Wie ist die Lage in den baltischen Staaten und den benachbarten Ländern am Schwarzen Meer?
Es ist wichtig, dass wir neben der Bekräftigung unseres Bekenntnisses zu Artikel 5 unsere Truppenpräsenz verstärken, zumindest bei den Nato-Partnern. Wir können aber natürlich auch jenen Ländern, die nicht zur Nato gehören, helfen, indem wir nachrichtendienstliche Information über russische Truppenbewegungen teilen und wo hilfreich auch Waffen und Munition zur Verfügung stellen.
Was bedeuten die bisherigen Schritte mit Blick auf eine Aufrüstung in ganz Europa?
Wir werden höchstwahrscheinlich mit Nostalgie auf eine Zwei-Prozent-Regel für Nato-Partner zurückblicken.
Ist es angesichts der derzeitigen Eskalation überhaupt noch denkbar, dass die Nato Russland gegenüber Zugeständnisse macht?

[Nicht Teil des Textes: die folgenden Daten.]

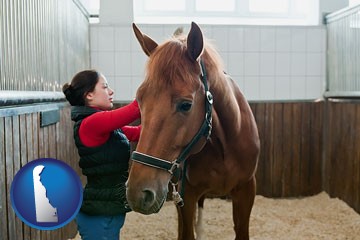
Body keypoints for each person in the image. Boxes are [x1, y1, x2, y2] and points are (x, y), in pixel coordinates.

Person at [62, 70, 141, 240]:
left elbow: (137, 133)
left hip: (107, 208)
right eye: (105, 87)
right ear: (89, 95)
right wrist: (153, 87)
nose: (111, 91)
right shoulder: (92, 123)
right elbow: (134, 111)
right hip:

Mir ist unklar, welche Zugeständnisse wir machen können. Bevor Putin in Georgien und dann auf der Krim einmarschierte, gab es keine ständige Präsenz ausländischer Nato-Truppen in den ehemaligen Gebieten der Sowjetunion. Und jeder weiss, dass eine Nato-Mitgliedschaft für Georgien und die Ukraine nicht zur Debatte steht. Jetzt fordert er den Rückzug der Nato in die Formationen des Kalten Krieges. Aber er ist derjenige, der seine Truppen nach vorn verlegt hat. Und jetzt, da er dies getan hat, können wir unsere Verpflichtung gegenüber unseren Verbündeten nicht aufgeben.
Was wäre aus Ihrer Sicht ein mögliches Szenario zur Deeskalation?
Das Beste, worauf wir jetzt hoffen können, ist ein eingefrorener Konflikt. Eine ähnliche Situation wie in Transnistrien, Südossetien und Abchasien. Putin würde die sogenannten unabhängigen Republiken besetzen und den Rest der Ukraine ständig bedrohen, was die Handlungsfreiheit von Kiew mehr oder weniger einschränken würde.